Created on 10-31-2018 12:55 PM - edited 08-17-2019 05:45 AM
NiFi's content repository will hold on to claims until there are no active FlowFiles still anywhere on the canvas referencing that claim. This can result in very old or very large claims being left in the content repo using up space. Something as small as a single 0 byte FlowFile that sitting in some queue may end up preventing a multi-gigabyte content claim from being removed. The intent of this article is help users understand how to find those active FlowFiles and clear them form your dataflow.
-
There is no simple UI feature or NiFi rest-api endpoint users can use to return information linking FlowFiles to exiting content claims; however, all is not lost. Users can add an additional indexed field to your provenance configuration to so that is starts indexing the "ContentClaimIdentifier" associated with each FlowFile event generated. This would give you the ability to use Provenance to identify all the FlowFiles associated to specific claim in the content repo.
-
To add this, simply add "ContentClaimIdentifier" to the list if existing indexed fields via the nifi.properties file. Here is the specific property you will be editing:
-
nifi.provenance.repository.indexed.fields=EventType, FlowFileUUID, Filename, ProcessorID, Relationship, ContentClaimIdentifier
-
NOTE: a restart of NiFi will need to occur before indexing of this new field will begin. NiFi will not go back and re-index existing events.

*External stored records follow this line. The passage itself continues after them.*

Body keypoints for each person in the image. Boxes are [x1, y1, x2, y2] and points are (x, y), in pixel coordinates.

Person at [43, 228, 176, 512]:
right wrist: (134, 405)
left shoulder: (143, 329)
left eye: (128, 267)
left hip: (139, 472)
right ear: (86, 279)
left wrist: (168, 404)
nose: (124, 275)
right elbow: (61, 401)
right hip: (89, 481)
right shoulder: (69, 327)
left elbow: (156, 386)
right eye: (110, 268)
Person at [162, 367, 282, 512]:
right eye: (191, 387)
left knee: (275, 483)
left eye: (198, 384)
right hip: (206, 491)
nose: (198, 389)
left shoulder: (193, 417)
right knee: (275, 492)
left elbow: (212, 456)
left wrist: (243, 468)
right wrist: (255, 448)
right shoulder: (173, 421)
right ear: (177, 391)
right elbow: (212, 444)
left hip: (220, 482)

It will only start adding this new indexed field to events created from this point forward.
-
You can then search your content repo for any content claim files that are of concern (for example searching for any very old or very large claims). Simply copy the claim number (filename of claim) and search for it via a provenance query. Once you have your list of FlowFile events all tied to same claim:
-
Above is example provenance query which returned below three FlowFiles:
I would then need to look at lineage of each of those FlowFiles to see if any of them made it to a DROP event (A DROP event means it is no longer in your dataflows anywhere.  Lineage can be displayed by clicking the "show lineage" icon to the right of any event from list .
-
Once you have found one or more with no DROP event, you will want to get details of last event by right clicking on it:
From those details you can collect the Component ID of for the processor that produced that event.
-
-
Go back to your main canvas and search on that component ID. Your FlowFile will be located in one of the outbound relationships to that component.
-
-
As you can see my FlowFile was found to be in this "success" relationship for an UpdateAttribute processor.

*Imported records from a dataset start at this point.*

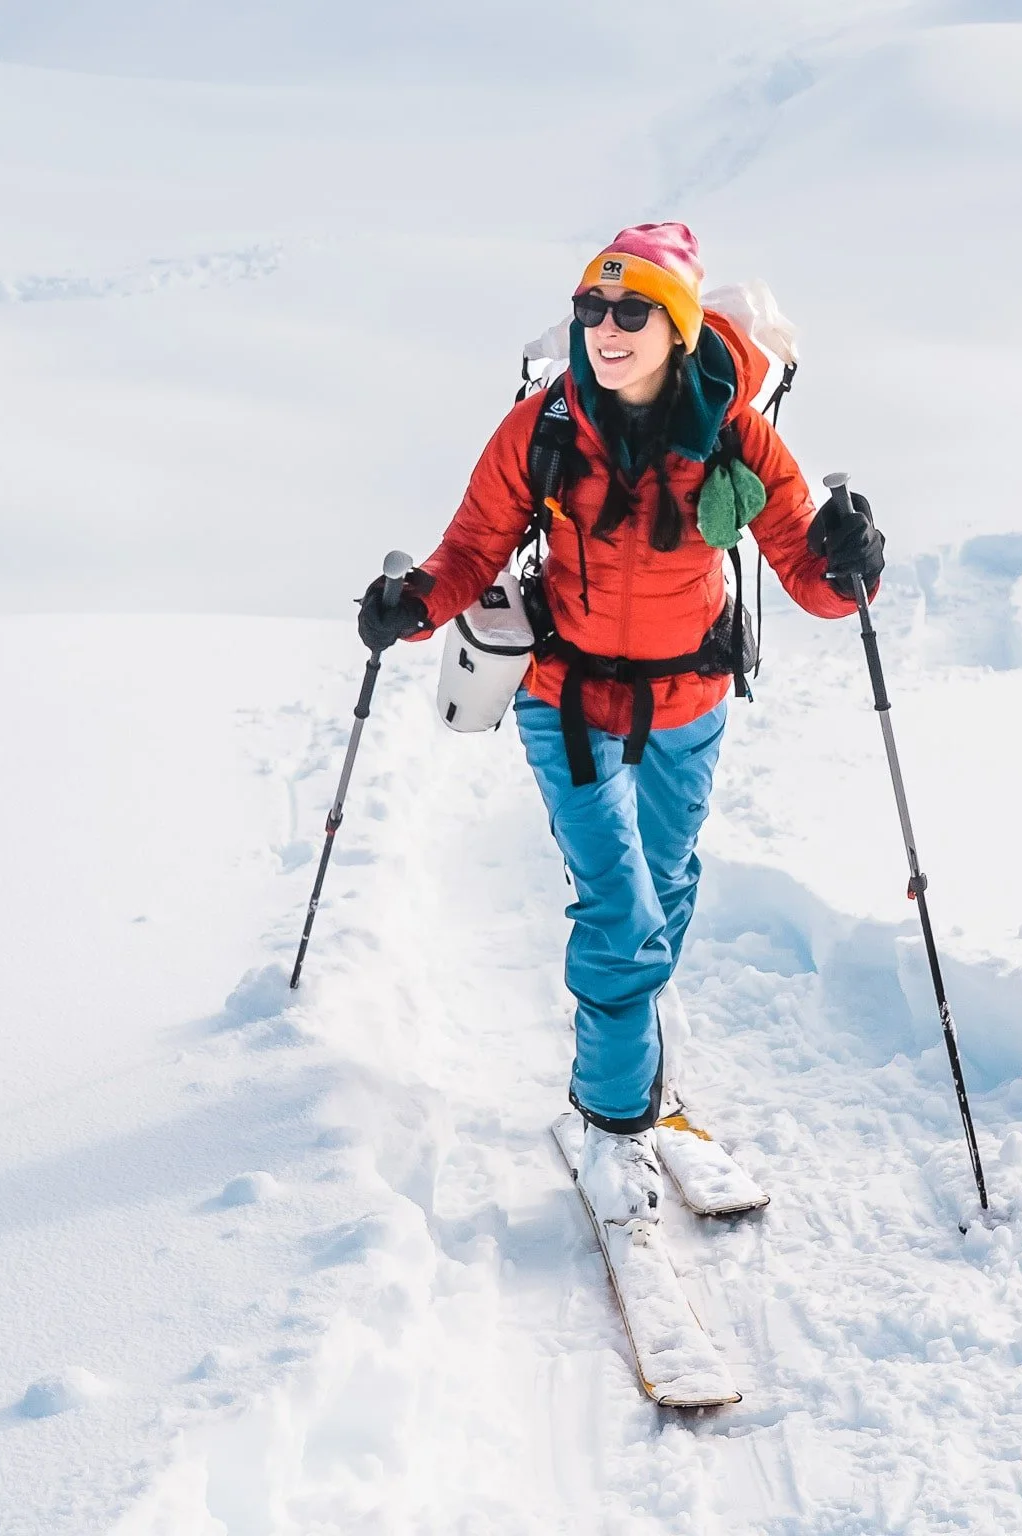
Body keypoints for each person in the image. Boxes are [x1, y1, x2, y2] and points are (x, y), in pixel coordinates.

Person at [354, 223, 885, 1230]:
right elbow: (470, 548)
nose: (605, 327)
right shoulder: (542, 428)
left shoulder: (735, 436)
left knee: (668, 888)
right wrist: (412, 603)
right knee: (621, 911)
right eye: (590, 309)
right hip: (569, 702)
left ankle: (634, 1064)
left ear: (676, 327)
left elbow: (815, 586)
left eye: (631, 310)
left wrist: (855, 554)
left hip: (690, 701)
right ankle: (611, 1124)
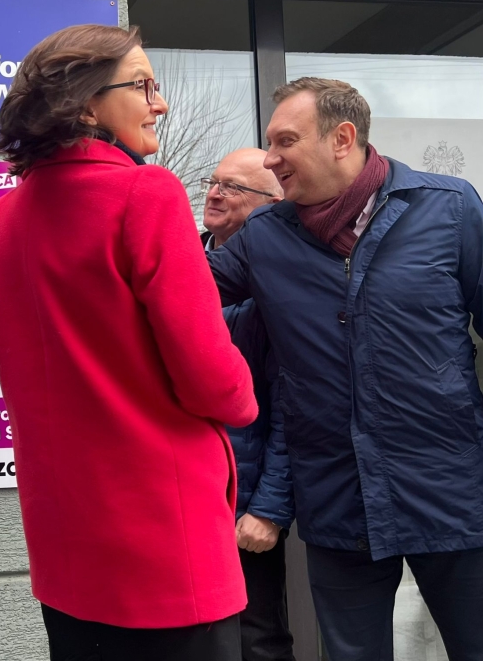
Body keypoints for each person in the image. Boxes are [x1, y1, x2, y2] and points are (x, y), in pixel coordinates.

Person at [0, 24, 258, 661]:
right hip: (163, 542)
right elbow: (211, 379)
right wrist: (244, 395)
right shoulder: (147, 193)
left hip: (65, 546)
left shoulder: (3, 217)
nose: (159, 103)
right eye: (142, 86)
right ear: (86, 105)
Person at [208, 77, 483, 661]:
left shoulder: (449, 207)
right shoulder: (263, 236)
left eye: (285, 141)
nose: (270, 158)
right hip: (336, 499)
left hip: (451, 492)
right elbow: (179, 292)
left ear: (342, 138)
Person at [202, 149, 295, 661]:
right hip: (183, 497)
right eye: (213, 181)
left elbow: (289, 407)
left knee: (257, 641)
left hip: (244, 509)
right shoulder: (175, 270)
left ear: (271, 205)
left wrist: (269, 510)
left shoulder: (277, 289)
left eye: (233, 186)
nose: (214, 194)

You will also notice that this connection contains many FlowFiles.  If I only want to purge this one FlowFile I am going to need to insert a RouteOnAttribute processor to this flow that I configure to route only a FlowFile with a specific FlowFile UUID which I could also get from my provenance event details above.
-
The routeOnAttribute processor added property would as simple as:
Property:  purgeValue:  ${uuid:equals('8297d10c-f6ca-4843-9593-320e5b265dd6')}-
"purge" becomes the new relationship which you can then just auto-terminate.
The "unmatched" relationship will get routed on in your flow and will contain every other FlowFile from this connection.
-
*** Please feel free to post any comments to this article of you have questions or see anything that needs to be added/clarified.
-
Thank you,
Matt
Created on 02-13-2025 12:47 PM
How did you know which fields could be indexed?
According to the official documentation this field doesn't even exist.
Thanks!
Created on 02-13-2025 01:22 PM
@OfekRo1 
I looked at the StandardProvenaceEventRecord source in Github plus I know many of the open source contributors. 😀
https://github.com/rdblue/incubator-nifi/blob/master/commons/data-provenance-utils/src/main/java/org...
Your welcome and thank you for being part of the community!